[出典] "Cutting Edge: CRISPR-Based Transcriptional Regulators Reveal Transcription-Dependent Establishment of Epigenetic Memory of Foxp3 in Regulatory T Cells" Cameron J, Martino P, Nguyen L, Li X. J Immunology. 2020-11-02

 制御性T細胞 (Treg)は、Foxp3遺伝子のGCリッチなイントロンエンハンサーCNS2のDNA脱メチル化を介してFoxp3発現をエピゲノム記憶として維持する。しかし、CNS2はFoxp3発現とは独立に脱メチル化されるとされていたことから、Foxp3発現のエピゲノム記憶が成立する機序は明確になっていなかった。

 Tufts Graduate School of Biomedical SciencesとTufts University School of Medicineの研究チームは今回、マウスにおいて、CRISPR技術により、Foxp3転写活性化とCNS脱メチル化の間に予想外の因果関係を発見した:
  • CRISPRaによるFoxp3の転写活性化が、CNS2の脱メチル化を促進する。
  • 誘導性TregにおいてFoxp3 転写活性化を維持すると、CNS2の脱メチル化が促進され、Tregとして安定し免疫抑制機構が維持される。
  • CRISPRによるFoxp3のサイレンシングが、CNS2の脱メチル化を消滅させた。
 Foxp3転写活性化がCNS2の脱メチル化を促進する機構は、Tregをベースとする新たな療法への手がかりととなり、また、免疫遺伝子発現のエピゲノム 記憶確立の一般的機構と考えられる。
═══
上のFoxp3のエピゲノム記憶に関する文章の出典に挙がっている著者名を、すべて書き出してください。

### 記録一覧
═══
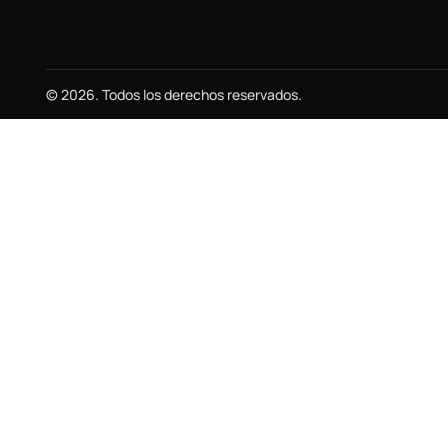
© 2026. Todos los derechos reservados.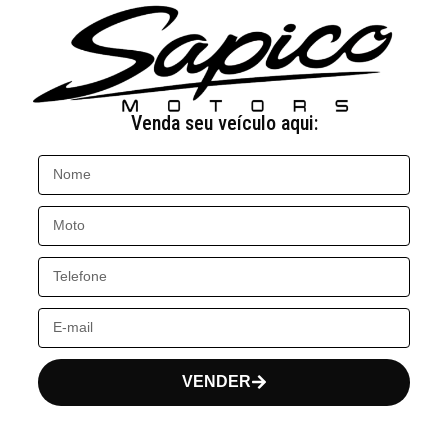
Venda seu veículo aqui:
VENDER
═══
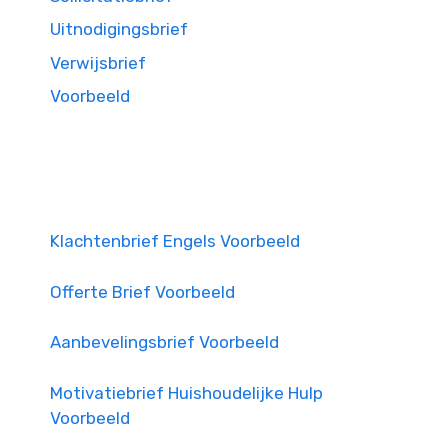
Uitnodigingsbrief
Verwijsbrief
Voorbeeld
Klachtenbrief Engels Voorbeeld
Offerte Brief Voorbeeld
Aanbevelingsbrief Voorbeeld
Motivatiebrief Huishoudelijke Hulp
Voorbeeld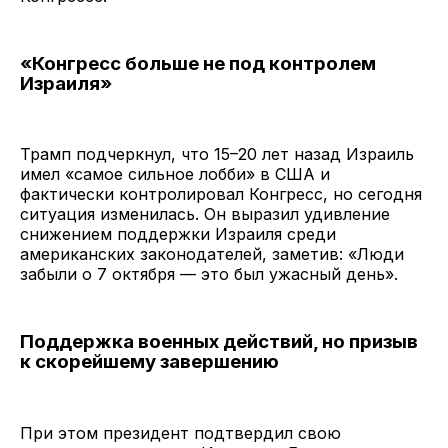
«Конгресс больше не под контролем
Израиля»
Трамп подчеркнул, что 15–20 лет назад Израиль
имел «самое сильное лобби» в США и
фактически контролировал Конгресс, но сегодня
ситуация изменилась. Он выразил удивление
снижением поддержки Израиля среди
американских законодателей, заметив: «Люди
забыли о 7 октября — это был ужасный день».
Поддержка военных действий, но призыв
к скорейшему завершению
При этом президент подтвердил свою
═══
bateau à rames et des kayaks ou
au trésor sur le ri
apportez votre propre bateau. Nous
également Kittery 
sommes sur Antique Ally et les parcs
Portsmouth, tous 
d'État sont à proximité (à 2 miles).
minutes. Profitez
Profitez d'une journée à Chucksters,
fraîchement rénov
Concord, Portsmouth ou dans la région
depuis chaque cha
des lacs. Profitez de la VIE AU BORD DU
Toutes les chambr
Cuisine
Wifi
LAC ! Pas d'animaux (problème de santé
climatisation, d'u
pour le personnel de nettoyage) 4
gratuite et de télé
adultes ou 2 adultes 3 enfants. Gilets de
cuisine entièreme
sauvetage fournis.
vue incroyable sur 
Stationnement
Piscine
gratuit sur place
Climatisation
═══
### 解答
Cameron J、Martino P、Nguyen L、Li X